Op dit moment is de behandeling van 1.933 aanvragen voor de knelgevallenvoorziening
afgerond. Hiervan zijn 311 aanvragen toegewezen en 1.622 aanvragen afgewezen. Vanaf
eind februari 2018 zijn er besluiten op de aanvraag voor de knelgevallenvoorziening
verzonden. Dit betekent dat voor een deel van de aanvragen die zijn afgewezen de bezwaartermijn
zal zijn verstreken.
RVO.nl streeft ernaar om de resterende aanvragen voor de knelgevallenvoorziening zorgvuldig
en zo snel mogelijk af te handelen. Een aantal oorzaken maakt dat dit meer tijd kost.
Zo is er sprake van aanvragen voor de knelgevallenvoorziening door vleesveehouders.
In deze gevallen moet eerst de herbeoordeling op basis van de beleidsregel worden
afgerond, voordat de aanvraag voor de knelgevallenvoorziening kan worden afgehandeld.
Daarnaast zijn er bedrijven die zowel een aanvraag voor de knelgevallenvoorziening
als een bezwaarschrift tegen de initiële beschikking voor de toekenning van fosfaatrechten
hebben ingediend. In deze gevallen wordt de beoordeling van de aanmelding voor de
knelgevallenvoorziening gecombineerd met de afhandeling van het bezwaarschrift.
Kan de Minister een overzicht geven van het exacte aantal vleesveebedrijven? Kan de
Minister aangeven hoeveel beschikkingen er in eerste instantie zijn afgegeven? Kan
de Minister aangeven op hoeveel beschikkingen inmiddels een herbeoordeling heeft plaatsgevonden?
Wanneer zijn de herbeoordelingen afgerond?
De term vleesveebedrijven heeft betrekking op diverse bedrijfstypen. Het gaat naast
bedrijven die alleen vleesvee houden ook om bedrijven die zowel melkvee als vleesvee
houden. RVO.nl heeft ca. 5.300 bedrijven in beeld die op 2 juli 2015 dieren hielden
die aan te merken zijn als vleesvee. Van deze bedrijven wordt per dier bepaald of
het vleesvee of melkvee betreft. De helft van deze bedrijven is inmiddels beoordeeld.
::::::
§ **Jouw opdrachten**:
[a] Beantwoord de volgende vragen over de tekst over de knelgevallenvoorziening.
(i) Hoeveel aanvragen voor de knelgevallenvoorziening zijn toegewezen?
(ii) Vanaf wanneer zijn er besluiten op deze aanvragen verzonden?
(iii) Hoeveel bedrijven heeft RVO.nl in beeld die op 2 juli 2015 dieren hielden die als vleesvee aan te merken zijn?
[b] Ga verder met de tekst over de knelgevallenvoorziening, te beginnen na de laatste zin die er staat.

§ **Records uit dataset**:
::::::
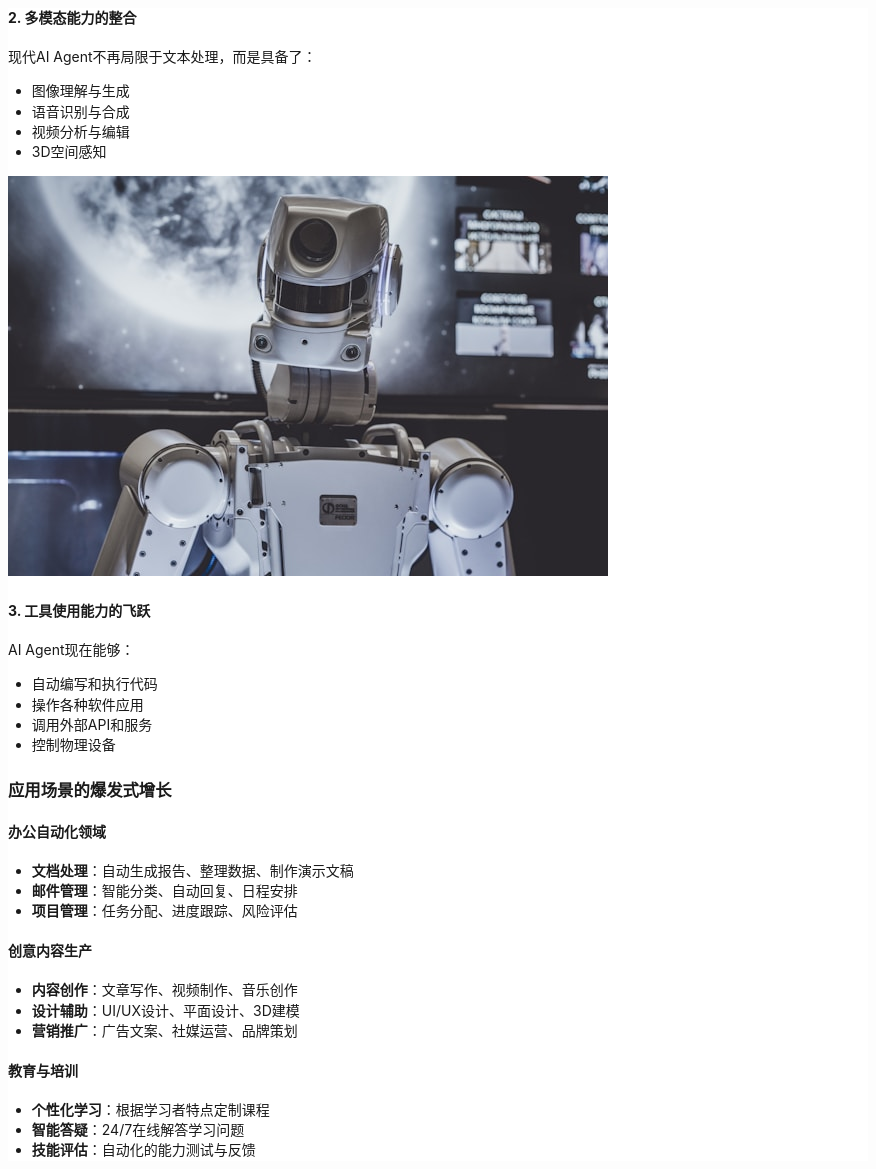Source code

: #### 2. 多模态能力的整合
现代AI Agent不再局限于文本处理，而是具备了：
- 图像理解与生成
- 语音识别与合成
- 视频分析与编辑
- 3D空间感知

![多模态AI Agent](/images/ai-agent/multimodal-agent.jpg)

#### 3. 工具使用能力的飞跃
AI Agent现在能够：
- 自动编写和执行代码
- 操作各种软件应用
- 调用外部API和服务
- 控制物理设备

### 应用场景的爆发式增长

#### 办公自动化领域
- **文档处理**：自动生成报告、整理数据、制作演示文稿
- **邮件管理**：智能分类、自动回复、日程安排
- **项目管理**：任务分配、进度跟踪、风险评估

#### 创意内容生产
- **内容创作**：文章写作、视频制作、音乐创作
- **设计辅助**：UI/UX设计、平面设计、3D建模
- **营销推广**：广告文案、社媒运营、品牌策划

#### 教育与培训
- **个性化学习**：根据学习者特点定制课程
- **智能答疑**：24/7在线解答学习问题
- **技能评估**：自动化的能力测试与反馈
::::::
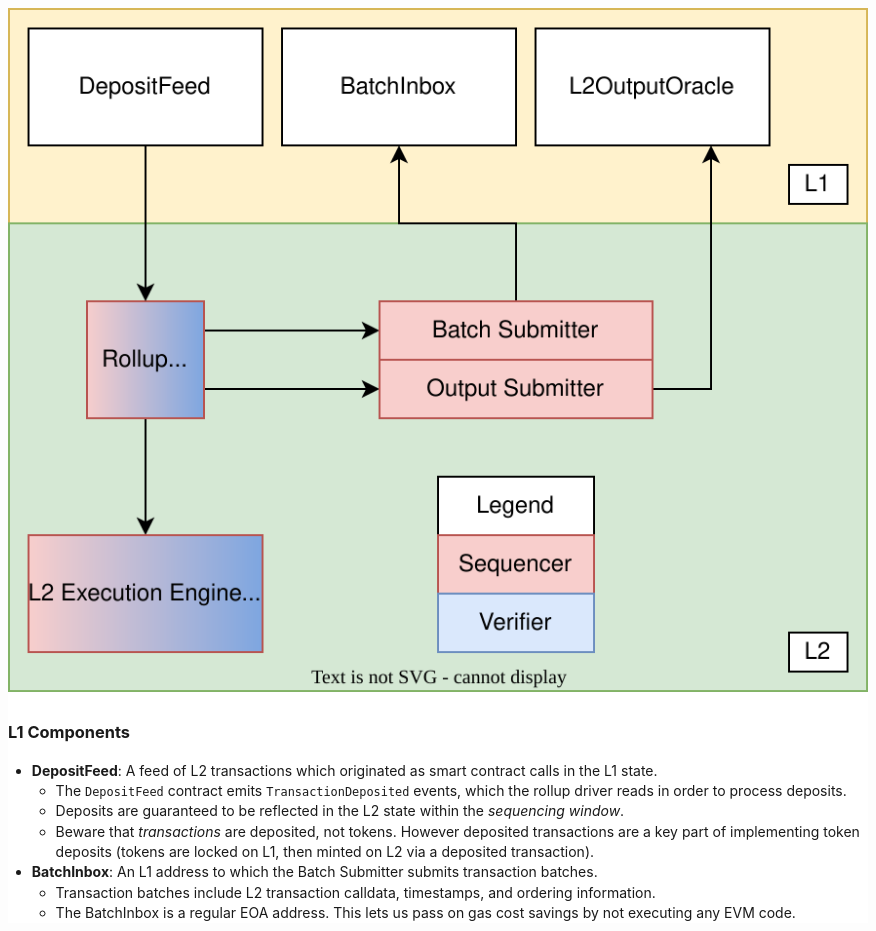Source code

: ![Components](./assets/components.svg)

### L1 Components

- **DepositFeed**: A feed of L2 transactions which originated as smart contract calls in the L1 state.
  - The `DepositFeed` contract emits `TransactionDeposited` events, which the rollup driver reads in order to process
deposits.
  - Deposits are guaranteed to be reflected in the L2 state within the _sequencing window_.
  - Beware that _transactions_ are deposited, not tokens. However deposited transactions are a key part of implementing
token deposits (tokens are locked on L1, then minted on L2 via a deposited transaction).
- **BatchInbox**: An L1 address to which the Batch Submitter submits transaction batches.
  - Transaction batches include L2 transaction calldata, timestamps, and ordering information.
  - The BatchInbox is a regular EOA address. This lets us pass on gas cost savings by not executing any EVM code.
::::::
§ **Uitgewerkte opgaven**:
[a]
(i) 311 aanvragen.
(ii) Vanaf eind februari 2018.
(iii) Ongeveer 5.300 bedrijven.

[b]
Tot en met 24 september hebben 608 bedrijven een herziene beschikking ontvangen. Daarnaast
hebben 358 bedrijven een besluit ontvangen op hun – aangehouden – verzoek tot toekenning
van fosfaatrechten. De inzet is er op gericht om alle vleesveebedrijven uiterlijk
in oktober 2018 te beoordelen. In een aantal gevallen zal er aanvullende informatie
bij de landbouwer moeten worden opgevraagd om een zorgvuldige beslissing te kunnen
nemen, waardoor de beoordeling niet in oktober kan worden afgerond. De betreffende
landbouwers worden hierover geïnformeerd.
In de brief van 14 september 2018 geeft de Minister ook aan dat de overdracht van
fosfaatrechten van vleesveehouders is aangehouden. Kan de Minister een precies overzicht
geven van hoeveel transacties van fosfaatrechten door vleesveehouders zijn aangemeld
bij RVO.nl in de maanden januari, februari, maart, april, mei, juni, juli en augustus?
Hoeveel van deze transacties zijn geheel of deels doorgevoerd en hoeveel transacties
zijn aangehouden? Kan de Minister aangeven welke informatie met de betrokken vleesveehouders
en de betrokken kopers is gedeeld?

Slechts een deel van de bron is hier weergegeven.